To study the properties of a newly discovered particle it is indeed better to use a electron collider, which then is tuned to the peak of this particles production probability. For example the LEP collider ran at the Z-peak in order to do electro-weak precision measurements.
Edit: mpv beat me to this answer.
A: Whenever you accelerate a charged particle it emits EM radiation known as Bremsstrahlung, and obviously charged particles moving in a circle are accelerating (towards the centre). This means that any circular collider emits a continual stream of Bremsstrahlung radiation. To counteract the energy lost to Bremsstrahlung you have to put energy in, and that costs money and annoys the local power companies.
For a given beam energy the Bremsstrahlung losses increase with decreasing particle mass, so it costs a lot more to run an electron collider than to run a proton collider of the same energy and beam current. The LEP collider, with a maximum energy of about 200GeV consumed around 70MW when running, while the LHC with a vastly higher beam energy only consumes around 120MW. These figures are a bit misleading since they include the costs of cooling, etc, and not just running the beam. According to this article the power required for maintaining the beam at the LHC is only around 20MW. I haven't been able to find the corresponding information for LEP.
All the proposed future electron/positron colliders are linear. This avoids the Bremsstrahlung losses when you bend the particle beam.
A: The energy lost by a particle doing one turn in a circular machine is
$$U_0\propto E^4R^{−1}m^{-4}$$
where $E$ is the beam energy, $R$ is the bending radius, $m$ is the mass of the particle that you want to accelerate.
It comes out that for the mass of heavy particles such as muons, protons and heavy ions, the field strength of the bending magnets is still the limiting factor, but light particles such as electrons and positrons are simply radiating too much energy.
The problem is not simply wasting energy, but how to push that energy back to the beam. The acceleration is normally done in straight sections of the ring by using a radio-frequency electric field. If the field is not strong enough (in relation to the available space) to compensate the energy lost in the bending sections, the machine will never work even with an endless amount of energy available from the grid.
So you are forced to increase the radius to reduce the energy loss and have more space to compensate it, but looking at the relation above, you see that you cannot go too far. For instance TLEP plans to have a radius tree times larger than LEP, but its energy won't double the LEP one and it might be built only in view of a much more energetic proton machine coming in future in the same tunnel.
The other way is to build straight colliders such as CLIC or ILC projects, which however do not come without technical difficulties.
A: Apart from the reason mentioned in previous answers (Bremsstrahlung) there is one more thing why proton collider is used: it can scan wide range of collision energies.

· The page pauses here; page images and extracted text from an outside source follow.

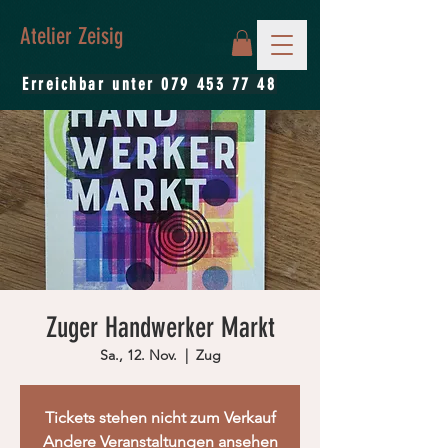
Atelier Zeisig
Erreichbar unter
079 453 77 48
Zuger Handwerker Markt
Sa., 12. Nov.
  |  
Zug
Tickets stehen nicht zum Verkauf
Andere Veranstaltungen ansehen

Because protons are compound particles, their collisions are in fact collisions of the quarks or gluons. These constituents have random energies and thus each collision typically has a different energy. This is handy when you look for a particle with unknown mass (like the Higgs boson). So you smash protons at 1.4 TeV, but in fact the actual collisions are in wide range of energies from MeV to TeV. This way some of the collisions will be at the level required to create the unknown particle. And you collect a lot of events to capture significant statistics to detect the particle.
On the other hand: lepton colliders collide leptons always with the working energy. You cannot explore energies outside the design range of the lepton collider. Thus lepton accelerator is handy when you want to focus on research of a single particle with well known mass. You tune the energy to the mass of the particle and get the data much faster. But you have to know the particle mass upfront, which was not the case for the Higgs.